==== The data
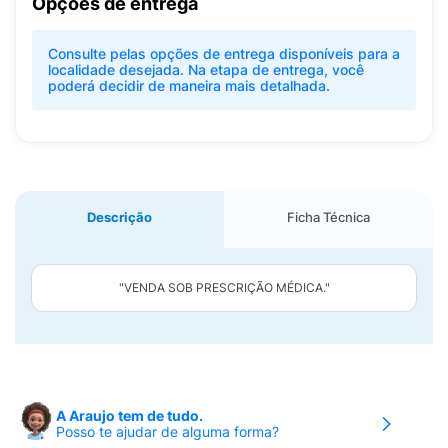
Opções de entrega
Consulte pelas opções de entrega disponíveis para a
localidade desejada. Na etapa de entrega, você
poderá decidir de maneira mais detalhada.
Descrição
Ficha Técnica
"VENDA SOB PRESCRIÇÃO MÉDICA."
A Araujo tem de tudo.
Posso te ajudar de alguma forma?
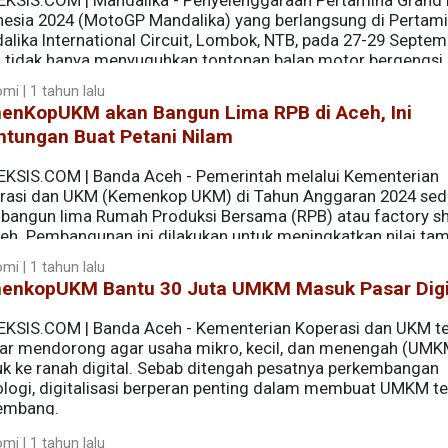
EKSIS.COM | Mandalika - Penyelenggaraan Pertamina Grand P
nesia 2024 (MotoGP Mandalika) yang berlangsung di Pertam
alika International Circuit, Lombok, NTB, pada 27-29 Septem
, tidak hanya menyuguhkan tontonan balap motor bergengsi 
positif yang signifikan bagi Usaha Mikro, Kecil, dan Mene
mi | 1 tahun lalu
enKopUKM akan Bangun Lima RPB di Aceh, Ini
ntungan Buat Petani Nilam
EKSIS.COM | Banda Aceh - Pemerintah melalui Kementerian
rasi dan UKM (Kemenkop UKM) di Tahun Anggaran 2024 se
angun lima Rumah Produksi Bersama (RPB) atau factory sh
ceh. Pembangunan ini dilakukan untuk meningkatkan nilai ta
an di Aceh.
mi | 1 tahun lalu
enkopUKM Bantu 30 Juta UMKM Masuk Pasar Digi
EKSIS.COM | Banda Aceh - Kementerian Koperasi dan UKM t
ar mendorong agar usaha mikro, kecil, dan menengah (UMK
k ke ranah digital. Sebab ditengah pesatnya perkembangan
ologi, digitalisasi berperan penting dalam membuat UMKM te
embang.
mi | 1 tahun lalu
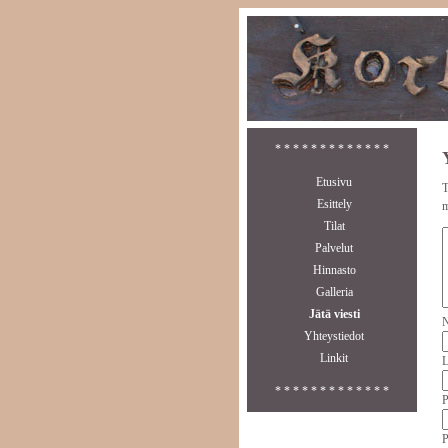
* * * * * * * * * * * * *
Etusivu
T
Esittely
m
Tilat
Palvelut
Hinnasto
Galleria
Jätä viesti
N
Yhteystiedot
Linkit
L
* * * * * * * * * * * * *
P
P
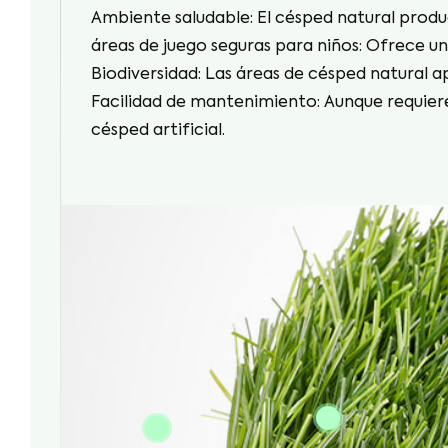
Ambiente saludable: El césped natural produc
áreas de juego seguras para niños: Ofrece una
Biodiversidad: Las áreas de césped natural a
Facilidad de mantenimiento: Aunque requier
césped artificial.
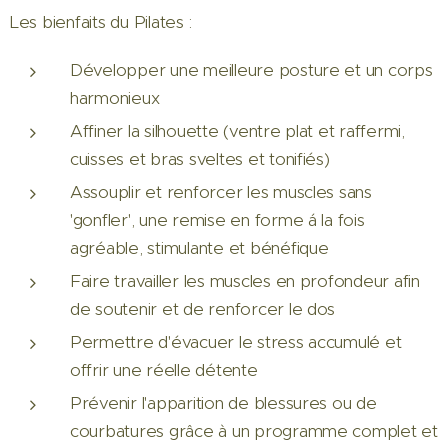
Les bienfaits du Pilates :
Développer une meilleure posture et un corps
harmonieux
Affiner la silhouette (ventre plat et raffermi,
cuisses et bras sveltes et tonifiés)
Assouplir et renforcer les muscles sans
'gonfler', une remise en forme á la fois
agréable, stimulante et bénéfique
Faire travailler les muscles en profondeur afin
de soutenir et de renforcer le dos
Permettre d'évacuer le stress accumulé et
offrir une réelle détente
Prévenir l'apparition de blessures ou de
courbatures grâce à un programme complet et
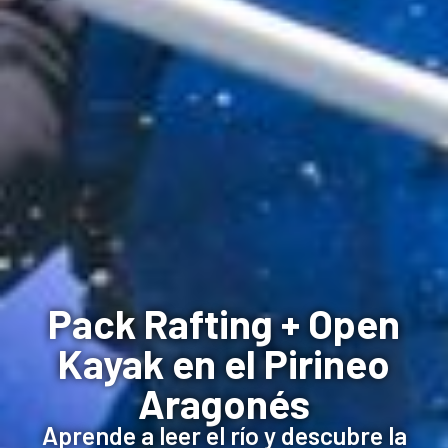
Pack Rafting + Open
Kayak en el Pirineo
Aragonés
Aprende a leer el río y descubre la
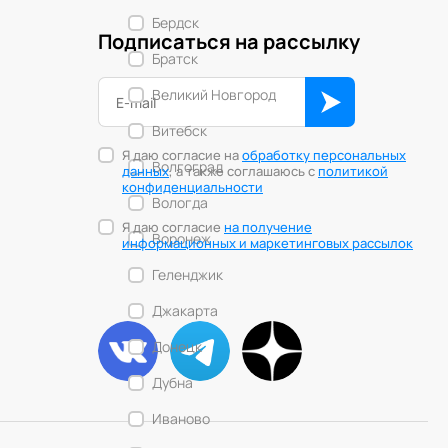
Бердск
Подписаться на рассылку
Братск
Великий Новгород
Витебск
Я даю согласие на
обработку персональных
Волгоград
данных
, а также соглашаюсь с
политикой
конфиденциальности
Вологда
Я даю согласие
на получение
Воронеж
информационных и маркетинговых рассылок
Геленджик
Джакарта
Донецк
Дубна
Иваново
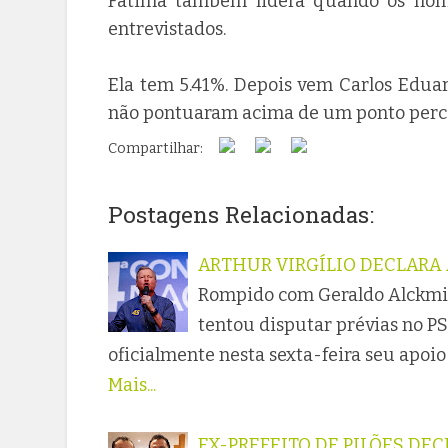
Fátima também lidera quando os nome
entrevistados.
Ela tem 5.41%. Depois vem Carlos Eduar
não pontuaram acima de um ponto perc
Compartilhar:
Postagens Relacionadas:
ARTHUR VIRGÍLIO DECLARA 
Rompido com Geraldo Alckmin,
tentou disputar prévias no P
oficialmente nesta sexta-feira seu apoio 
Mais...
EX-PREFEITO DE PILÕES DEC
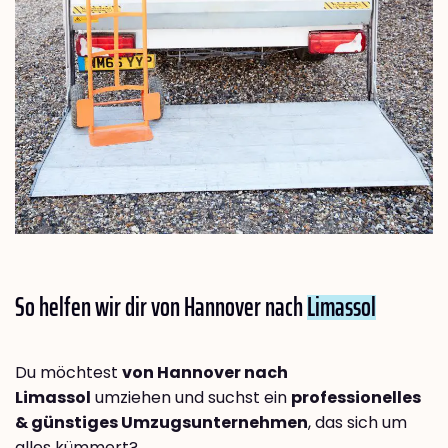
So helfen wir dir von Hannover nach
Limassol
Du möchtest
von Hannover nach
Limassol
umziehen und suchst ein
professionelles
& günstiges Umzugsunternehmen
, das sich um
alles kümmert?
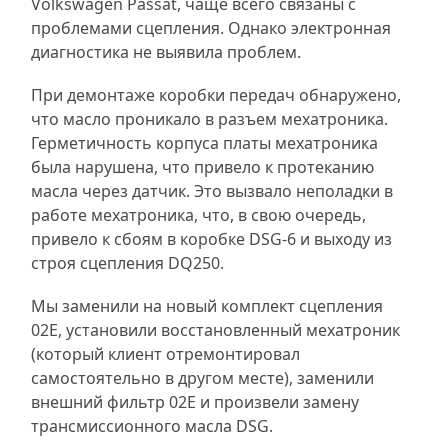
Volkswagen Passat, чаще всего связаны с
проблемами сцепления. Однако электронная
диагностика не выявила проблем.
При демонтаже коробки передач обнаружено,
что масло проникало в разъем мехатроника.
Герметичность корпуса платы мехатроника
была нарушена, что привело к протеканию
масла через датчик. Это вызвало неполадки в
работе мехатроника, что, в свою очередь,
привело к сбоям в коробке DSG-6 и выходу из
строя сцепления DQ250.
Мы заменили на новый комплект сцепления
02Е, установили восстановленный мехатроник
(который клиент отремонтировал
самостоятельно в другом месте), заменили
внешний фильтр 02Е и произвели замену
трансмиссионного масла DSG.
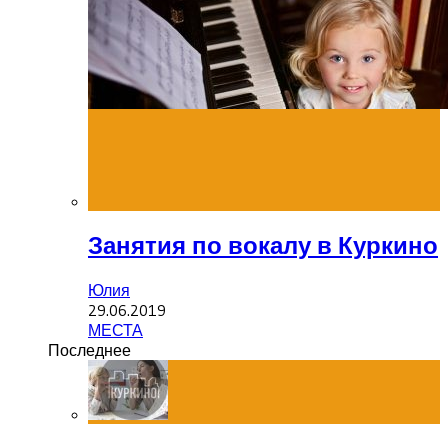
Занятия по вокалу в Куркино
Юлия
29.06.2019
МЕСТА
Последнее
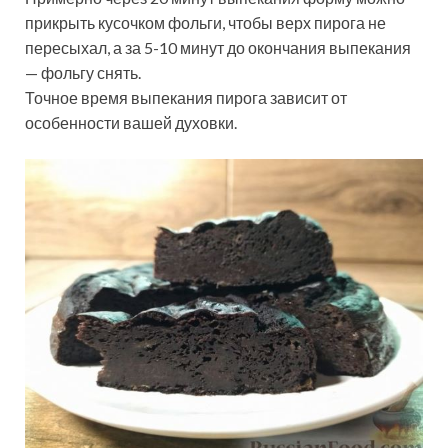
прикрыть кусочком фольги, чтобы верх пирога не
пересыхал, а за 5-10 минут до окончания выпекания
— фольгу снять.
Точное время выпекания пирога зависит от
особенности вашей духовки.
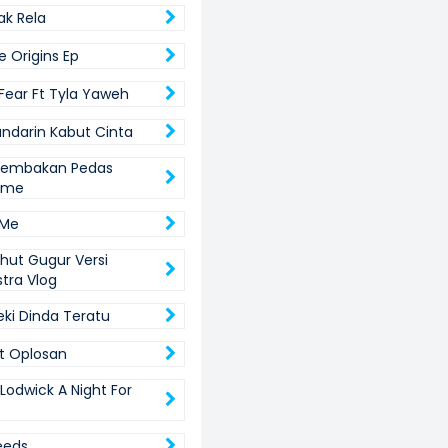
ak Rela
e Origins Ep
Fear Ft Tyla Yaweh
ndarin Kabut Cinta
 Tembakan Pedas
lume
 Me
hut Gugur Versi
stra Vlog
eki Dinda Teratu
t Oplosan
Lodwick A Night For
eeds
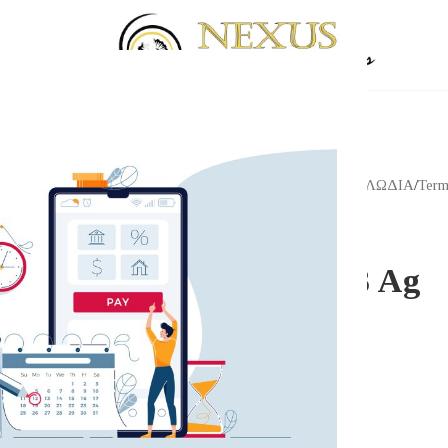
Αρχική σελίδα
/
Shop
/
ΚΑΛΩΔΙΑ
/
Term
WBT
WBT-0708 Ag
69.00
€
WBT-0708 Ag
========
Substitute "EKSIS.ID" for every occurrence of "EKSIS.COM" in the text read from the pages in all entries above, leaving everything else unchanged. Omit the pictures from the output.

**Answer to the problem**
Opções de entrega
Consulte pelas opções de entrega disponíveis para a
localidade desejada. Na etapa de entrega, você
poderá decidir de maneira mais detalhada.
Descrição
Ficha Técnica
"VENDA SOB PRESCRIÇÃO MÉDICA."
A Araujo tem de tudo.
Posso te ajudar de alguma forma?
EKSIS.ID | Mandalika - Penyelenggaraan Pertamina Grand P
nesia 2024 (MotoGP Mandalika) yang berlangsung di Pertam
alika International Circuit, Lombok, NTB, pada 27-29 Septem
, tidak hanya menyuguhkan tontonan balap motor bergengsi 
positif yang signifikan bagi Usaha Mikro, Kecil, dan Mene
mi | 1 tahun lalu
enKopUKM akan Bangun Lima RPB di Aceh, Ini
ntungan Buat Petani Nilam
EKSIS.ID | Banda Aceh - Pemerintah melalui Kementerian
rasi dan UKM (Kemenkop UKM) di Tahun Anggaran 2024 se
angun lima Rumah Produksi Bersama (RPB) atau factory sh
ceh. Pembangunan ini dilakukan untuk meningkatkan nilai ta
an di Aceh.
mi | 1 tahun lalu
enkopUKM Bantu 30 Juta UMKM Masuk Pasar Digi
EKSIS.ID | Banda Aceh - Kementerian Koperasi dan UKM t
ar mendorong agar usaha mikro, kecil, dan menengah (UMK
k ke ranah digital. Sebab ditengah pesatnya perkembangan
ologi, digitalisasi berperan penting dalam membuat UMKM te
embang.
mi | 1 tahun lalu
* * * * * * * * * * * * *
Etusivu
T
Esittely
m
Tilat
Palvelut
Hinnasto
Galleria
Jätä viesti
N
Yhteystiedot
Linkit
L
* * * * * * * * * * * * *
P
P
Ambiente saludable: El césped natural produc
áreas de juego seguras para niños: Ofrece una
Biodiversidad: Las áreas de césped natural a
Facilidad de mantenimiento: Aunque requier
césped artificial.
Les bienfaits du Pilates :
Développer une meilleure posture et un corps
harmonieux
Affiner la silhouette (ventre plat et raffermi,
cuisses et bras sveltes et tonifiés)
Assouplir et renforcer les muscles sans
'gonfler', une remise en forme á la fois
agréable, stimulante et bénéfique
Faire travailler les muscles en profondeur afin
de soutenir et de renforcer le dos
Permettre d'évacuer le stress accumulé et
offrir une réelle détente
Prévenir l'apparition de blessures ou de
courbatures grâce à un programme complet et
Pack Rafting + Open
Kayak en el Pirineo
Aragonés
Aprende a leer el río y descubre la
Бердск
Подписаться на рассылку
Братск
Великий Новгород
Витебск
Я даю согласие на
обработку персональных
Волгоград
данных
, а также соглашаюсь с
политикой
конфиденциальности
Вологда
Я даю согласие
на получение
Воронеж
информационных и маркетинговых рассылок
Геленджик
Джакарта
Донецк
Дубна
Иваново
Fátima também lidera quando os nome
entrevistados.
Ela tem 5.41%. Depois vem Carlos Eduar
não pontuaram acima de um ponto perc
Compartilhar:
Postagens Relacionadas:
ARTHUR VIRGÍLIO DECLARA 
Rompido com Geraldo Alckmin,
tentou disputar prévias no P
oficialmente nesta sexta-feira seu apoio 
Mais...
EX-PREFEITO DE PILÕES DEC
So helfen wir dir von Hannover nach
Limassol
Du möchtest
von Hannover nach
Limassol
umziehen und suchst ein
professionelles
& günstiges Umzugsunternehmen
, das sich um
alles kümmert?
Volkswagen Passat, чаще всего связаны с
проблемами сцепления. Однако электронная
диагностика не выявила проблем.
При демонтаже коробки передач обнаружено,
что масло проникало в разъем мехатроника.
Герметичность корпуса платы мехатроника
была нарушена, что привело к протеканию
масла через датчик. Это вызвало неполадки в
работе мехатроника, что, в свою очередь,
привело к сбоям в коробке DSG-6 и выходу из
строя сцепления DQ250.
Мы заменили на новый комплект сцепления
02Е, установили восстановленный мехатроник
(который клиент отремонтировал
самостоятельно в другом месте), заменили
внешний фильтр 02Е и произвели замену
трансмиссионного масла DSG.
Занятия по вокалу в Куркино
Юлия
29.06.2019
МЕСТА
Последнее
прикрыть кусочком фольги, чтобы верх пирога не
пересыхал, а за 5-10 минут до окончания выпекания
— фольгу снять.
Точное время выпекания пирога зависит от
особенности вашей духовки.
ak Rela
e Origins Ep
Fear Ft Tyla Yaweh
ndarin Kabut Cinta
 Tembakan Pedas
lume
 Me
hut Gugur Versi
stra Vlog
eki Dinda Teratu
t Oplosan
Lodwick A Night For
eeds
Αρχική σελίδα
/
Shop
/
ΚΑΛΩΔΙΑ
/
Term
WBT
WBT-0708 Ag
69.00
€
WBT-0708 Ag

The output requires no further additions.